▸ Prompt: The records below must be transcribed exactly. Do not include the pictures.

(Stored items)
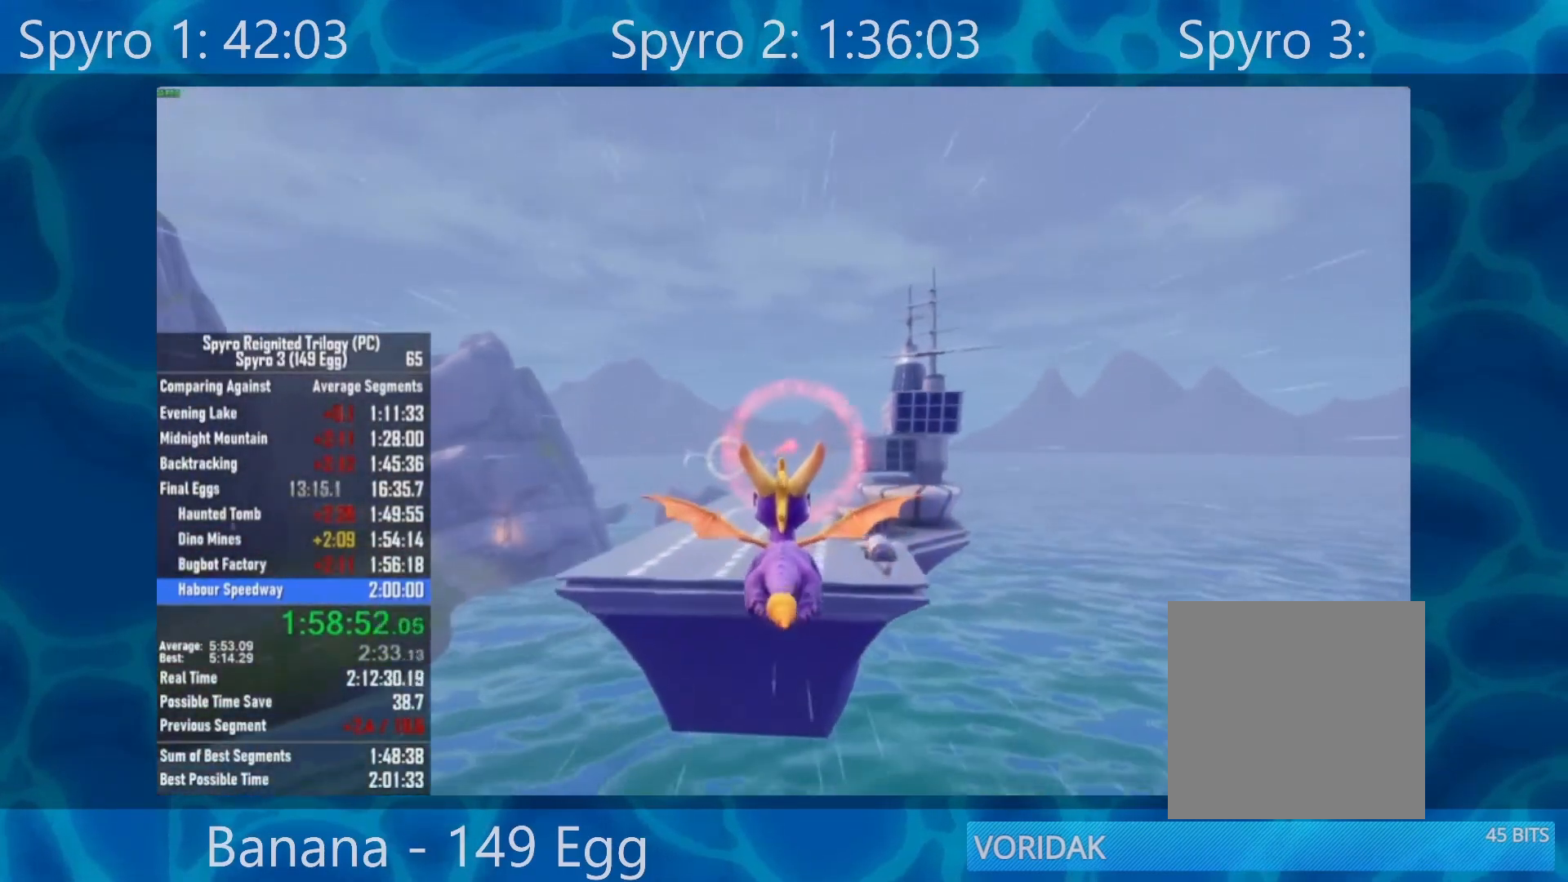
{"buttons": [], "left_stick": "center", "right_stick": "center", "events": []}
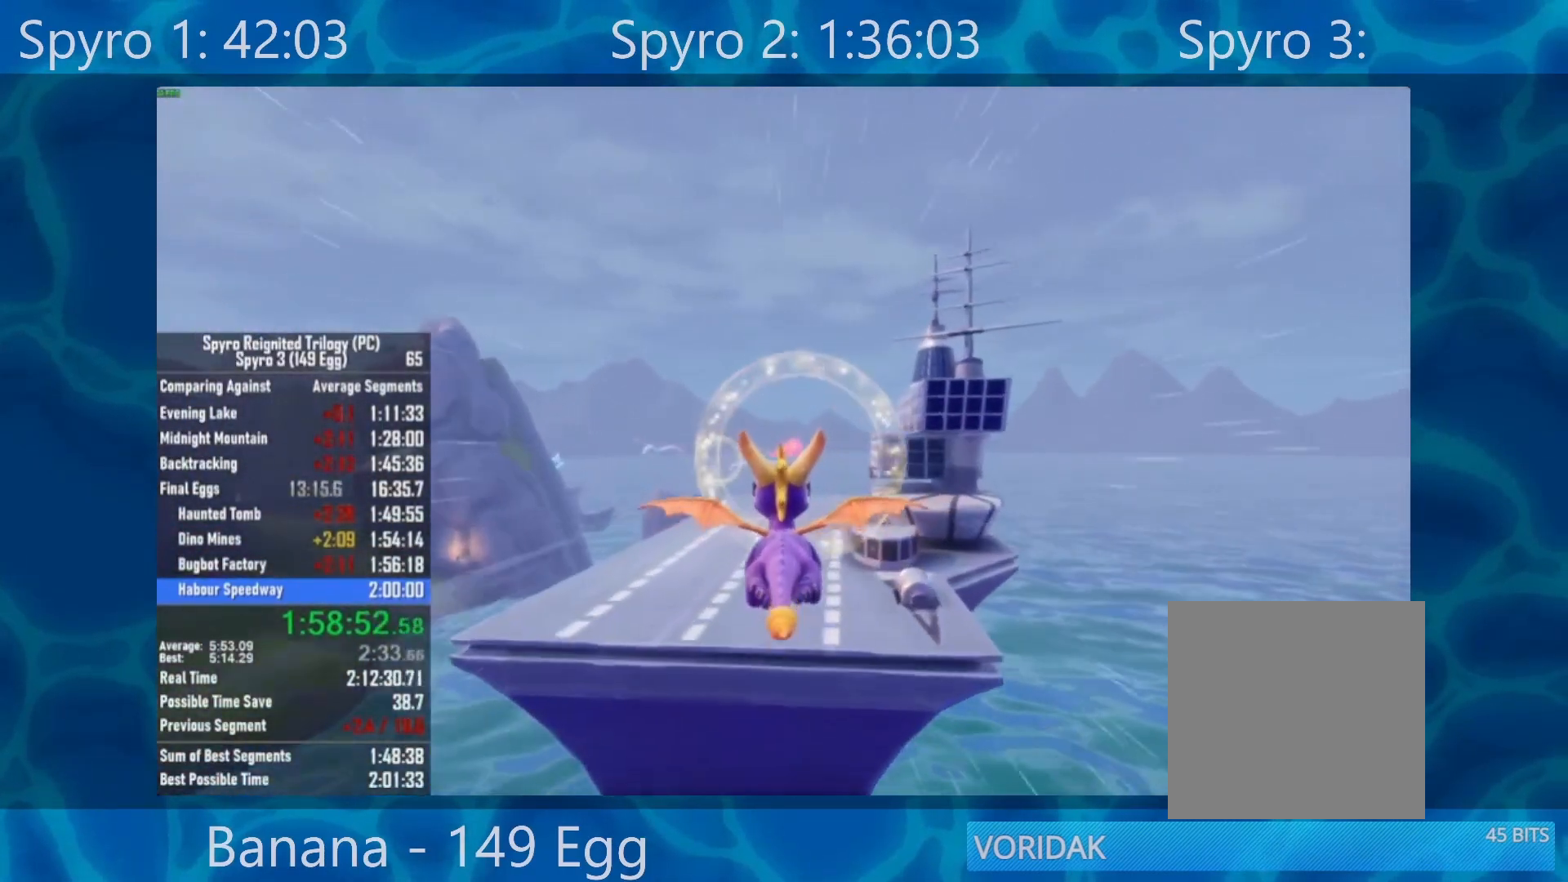
{"buttons": [], "left_stick": "center", "right_stick": "center", "events": []}
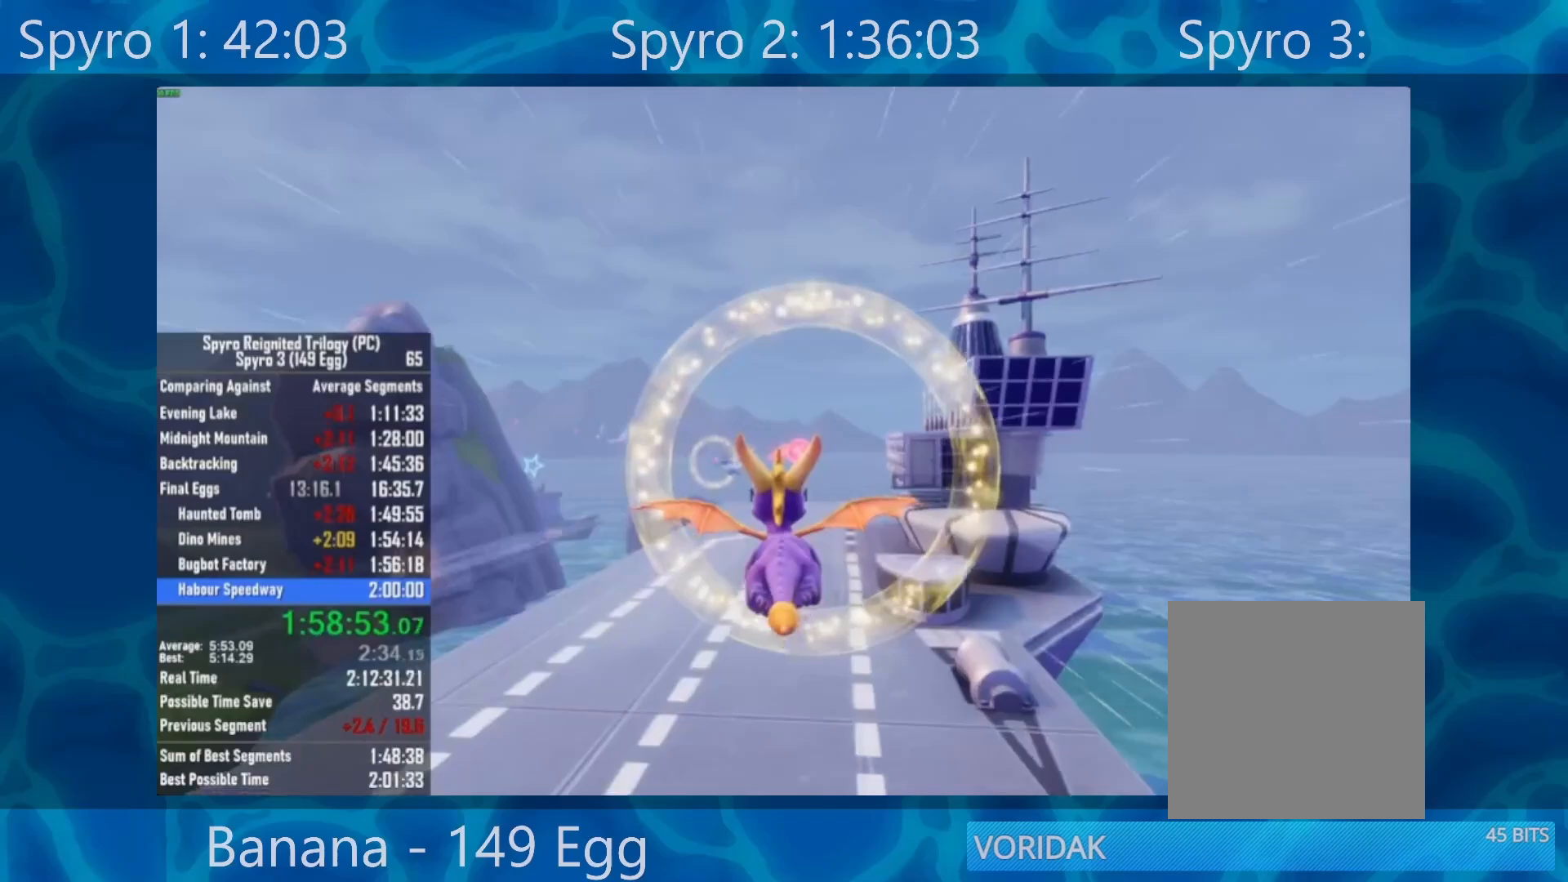
{"buttons": [], "left_stick": "center", "right_stick": "center", "events": []}
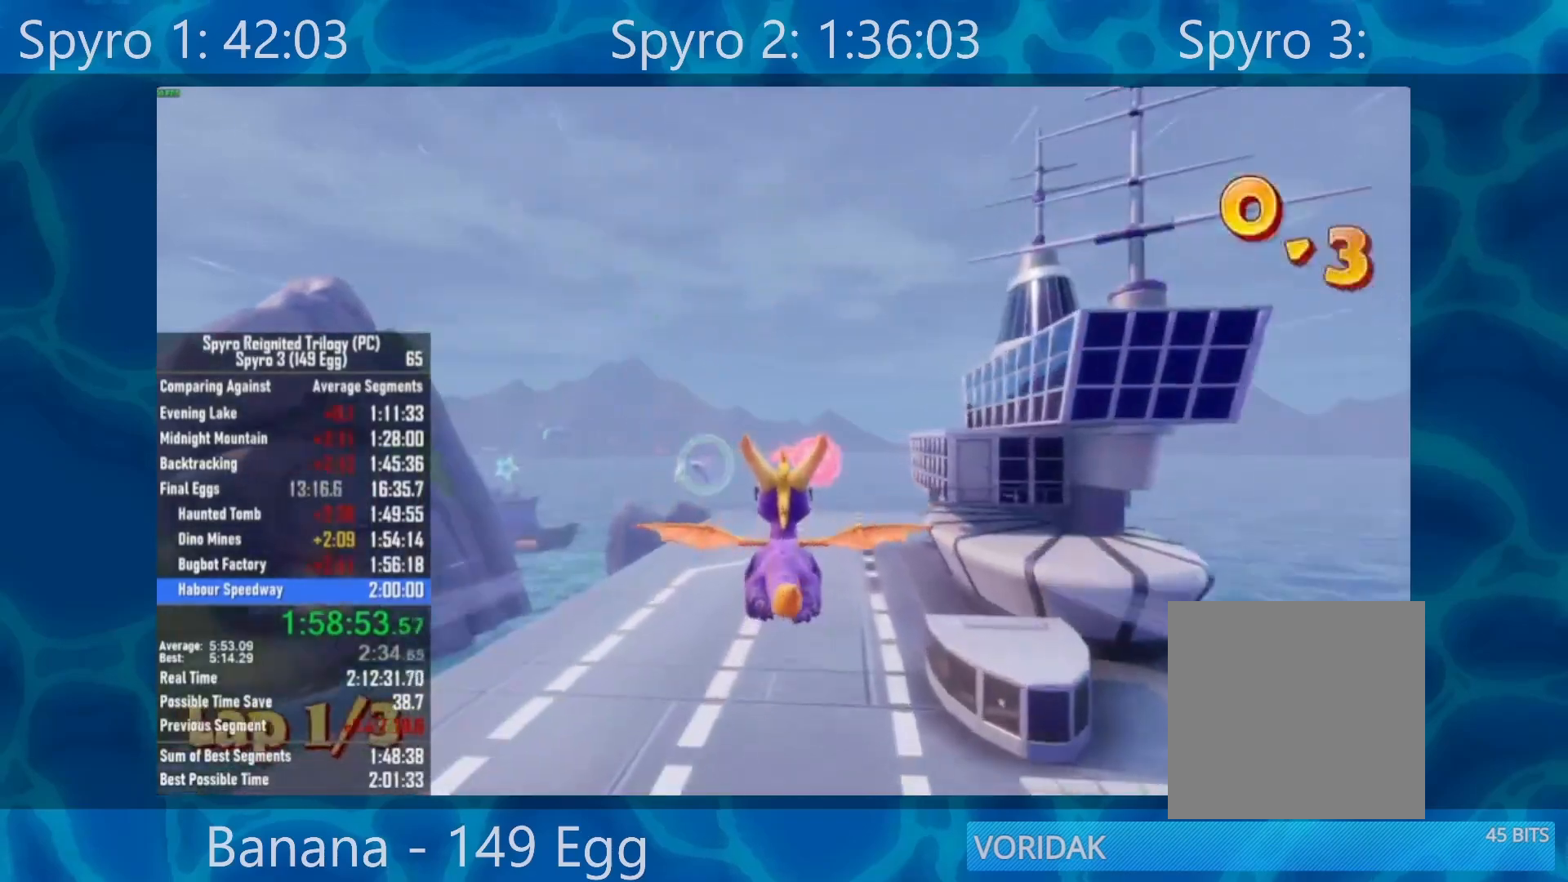
{"buttons": [], "left_stick": "up", "right_stick": "center", "events": [[67, "left_stick", "up-left"], [350, "left_stick", "center"], [450, "left_stick", "up"]]}
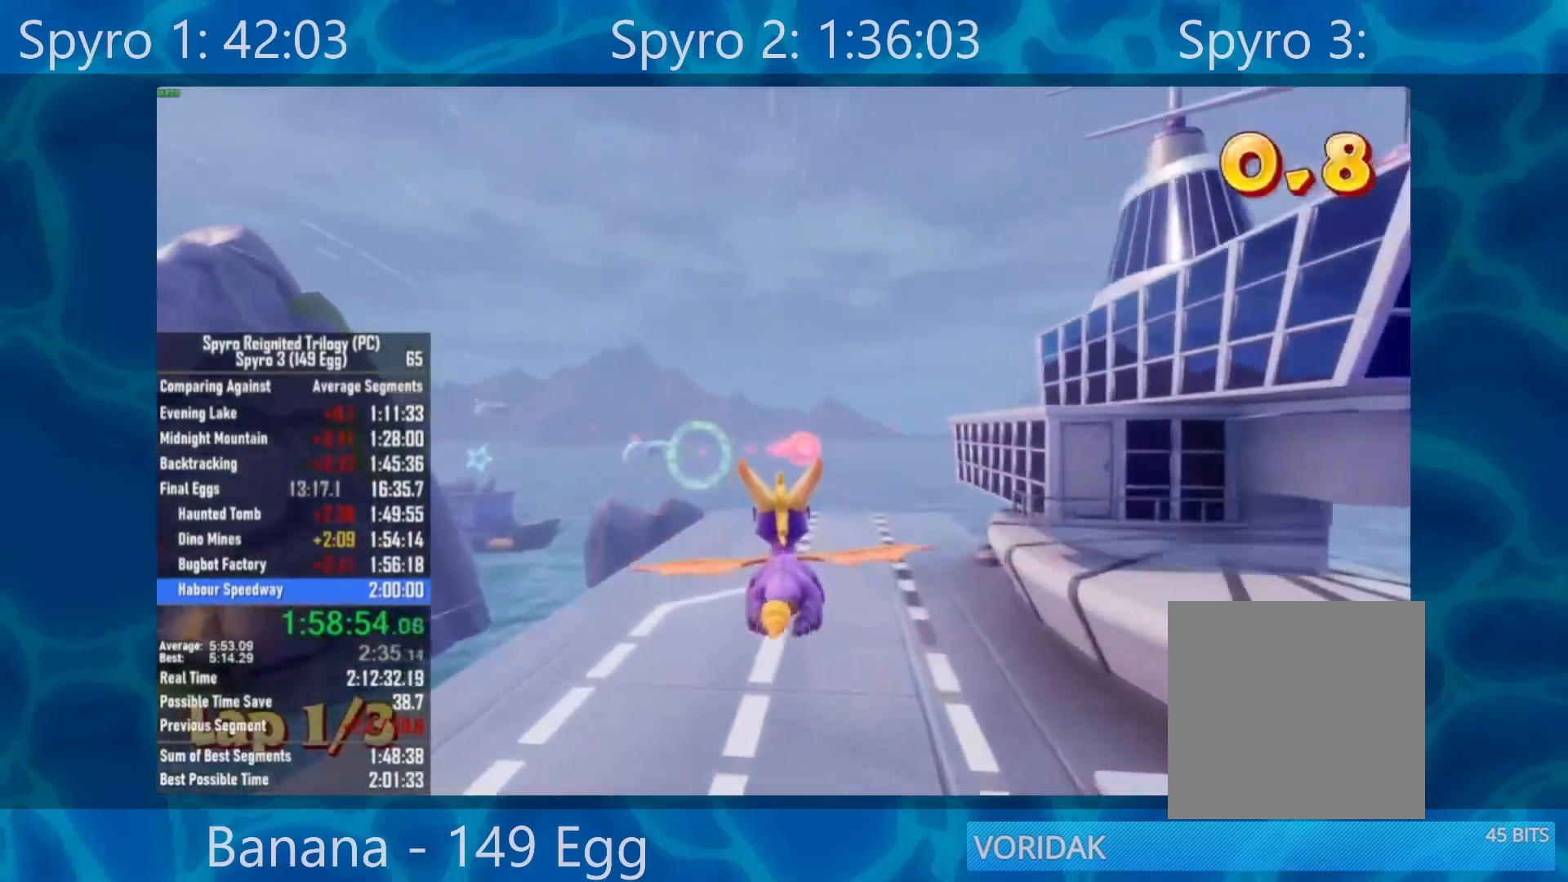
{"buttons": [], "left_stick": "center", "right_stick": "center", "events": [[250, "left_stick", "center"]]}
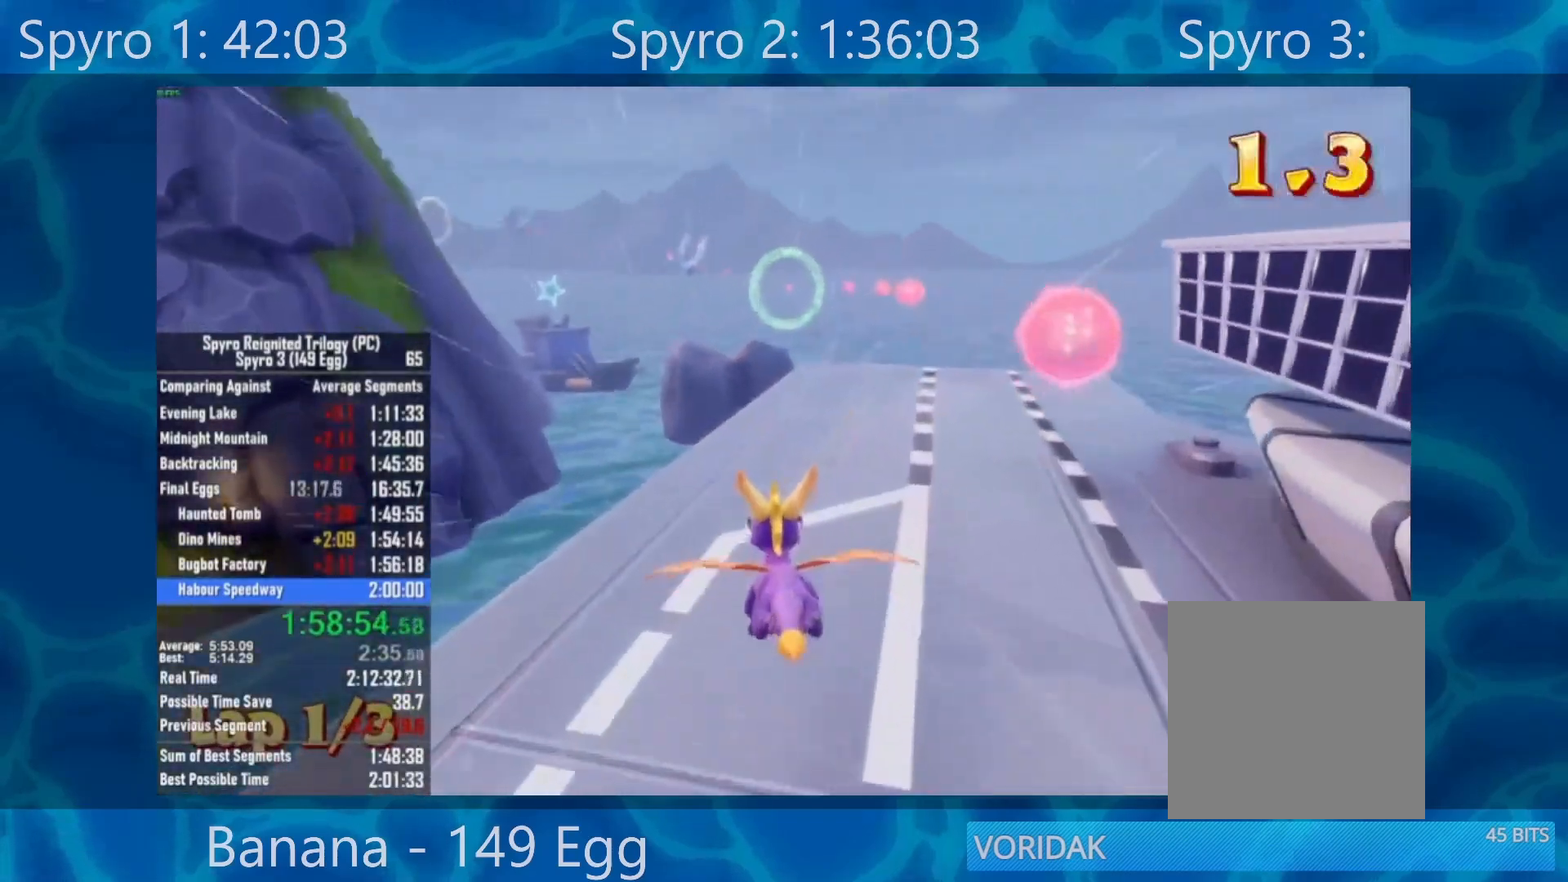
{"buttons": [], "left_stick": "down", "right_stick": "center", "events": [[17, "left_stick", "down"], [117, "left_stick", "center"], [450, "left_stick", "down"]]}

▸ Response area:
{"buttons": [], "left_stick": "center", "right_stick": "center", "events": []}
{"buttons": [], "left_stick": "center", "right_stick": "center", "events": []}
{"buttons": [], "left_stick": "center", "right_stick": "center", "events": []}
{"buttons": [], "left_stick": "up", "right_stick": "center", "events": [[67, "left_stick", "up-left"], [350, "left_stick", "center"], [450, "left_stick", "up"]]}
{"buttons": [], "left_stick": "center", "right_stick": "center", "events": [[250, "left_stick", "center"]]}
{"buttons": [], "left_stick": "down", "right_stick": "center", "events": [[17, "left_stick", "down"], [117, "left_stick", "center"], [450, "left_stick", "down"]]}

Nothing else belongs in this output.